I’ve just tried to train a model on Azure’s ND96asr_v4 instance size with 8× A100 (40GB) GPUs, and wanted to share some notes and watch-its.

For some reason that I do not fully understand, on a VM+OS setup that works with the 8×V100 instance size (ND40rs_v2), when it’s resized to the 8×A100 instance size, torch stops working with CUDA.

import torch
/anaconda/envs/a100/lib/python3.8/site-packages/torch/cuda/ UserWarning: CUDA initialization: Unexpected error from cudaGetDeviceCount(). Did you run some cuda functions before calling NumCudaDevices() that might have already set an error? ia- (Triggered internally at  /pytorch/c10/cuda/CUDAFunctions.cpp:115.)
  return torch._C._cuda_getDeviceCount() > 0

As with most things CUDA, it’s all pretty cryptic plus hit-and-miss re: finding solutions for it. This post turns out to be very useful, mentioning the need for NVIDIA fabric-manager and DCGM, linking to here.
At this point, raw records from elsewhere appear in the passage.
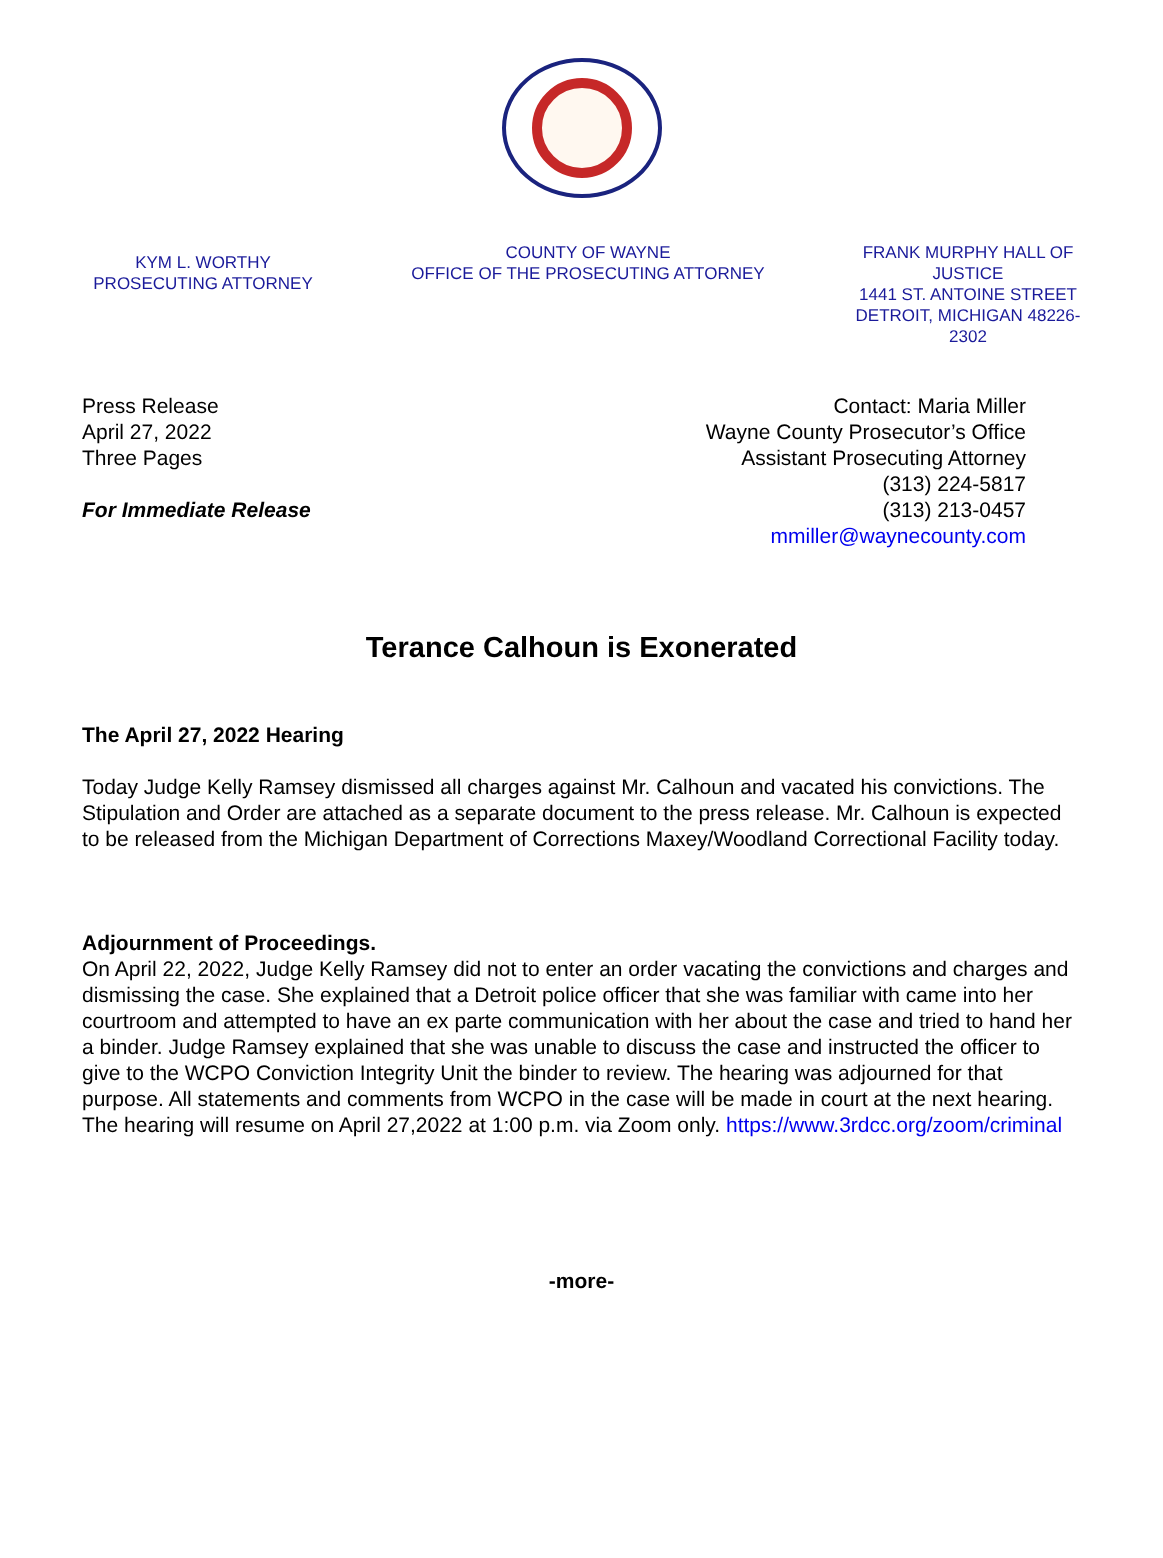KYM L. WORTHY
PROSECUTING ATTORNEY
COUNTY OF WAYNE
OFFICE OF THE PROSECUTING ATTORNEY
FRANK MURPHY HALL OF JUSTICE
1441 ST. ANTOINE STREET
DETROIT, MICHIGAN 48226-2302
Press Release
April 27, 2022
Three Pages
For Immediate Release
Contact: Maria Miller
Wayne County Prosecutor’s Office
Assistant Prosecuting Attorney
(313) 224-5817
(313) 213-0457
mmiller@waynecounty.com
Terance Calhoun is Exonerated
The April 27, 2022 Hearing
Today Judge Kelly Ramsey dismissed all charges against Mr. Calhoun and vacated his convictions. The Stipulation and Order are attached as a separate document to the press release. Mr. Calhoun is expected to be released from the Michigan Department of Corrections Maxey/Woodland Correctional Facility today.
Adjournment of Proceedings.
On April 22, 2022, Judge Kelly Ramsey did not to enter an order vacating the convictions and charges and dismissing the case. She explained that a Detroit police officer that she was familiar with came into her courtroom and attempted to have an ex parte communication with her about the case and tried to hand her a binder. Judge Ramsey explained that she was unable to discuss the case and instructed the officer to give to the WCPO Conviction Integrity Unit the binder to review. The hearing was adjourned for that purpose. All statements and comments from WCPO in the case will be made in court at the next hearing. The hearing will resume on April 27,2022 at 1:00 p.m. via Zoom only. https://www.3rdcc.org/zoom/criminal
-more-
My VM OS is Ubuntu 18.04, so I just had to do:

sudo apt-get install -y datacenter-gpu-manager
sudo systemctl --now enable nvidia-dcgm
sudo systemctl status nvidia-dcgm

sudo apt-get install cuda-drivers-fabricmanager
sudo systemctl start nvidia-fabricmanager
sudo systemctl status nvidia-fabricmanager

Then came the next thing on the software stack, to do with torch version 1.9.0 not working with the A100 GPUs:

/anaconda/envs/a100/lib/python3.8/site-packages/torch/cuda/ UserWarning:
NVIDIA A100-SXM4-40GB with CUDA capability sm_80 is not compatible with the current PyTorch installation.
The current PyTorch install supports CUDA capabilities sm_37 sm_50 sm_60 sm_70.
If you want to use the NVIDIA A100-SXM4-40GB GPU with PyTorch, please check the instructions at

  warnings.warn(incompatible_device_warn.format(device_name, capability, " ".join(arch_list), device_name))

And so I created a new conda env with torch==1.8.1+cu111 via a pip install, according to the PyTorch install page:

pip install torch==1.8.1+cu111 torchvision==0.9.1+cu111 torchaudio===0.8.1 -f

After that, everything worked, torch.cuda.is_available() returned True, and I was able to run distributed multi-GPU training with the amazing fastai library support for distributed and parallel training, with minimal fuss on the software stack.

Hopefully this helps people who might want to use A100 GPUs.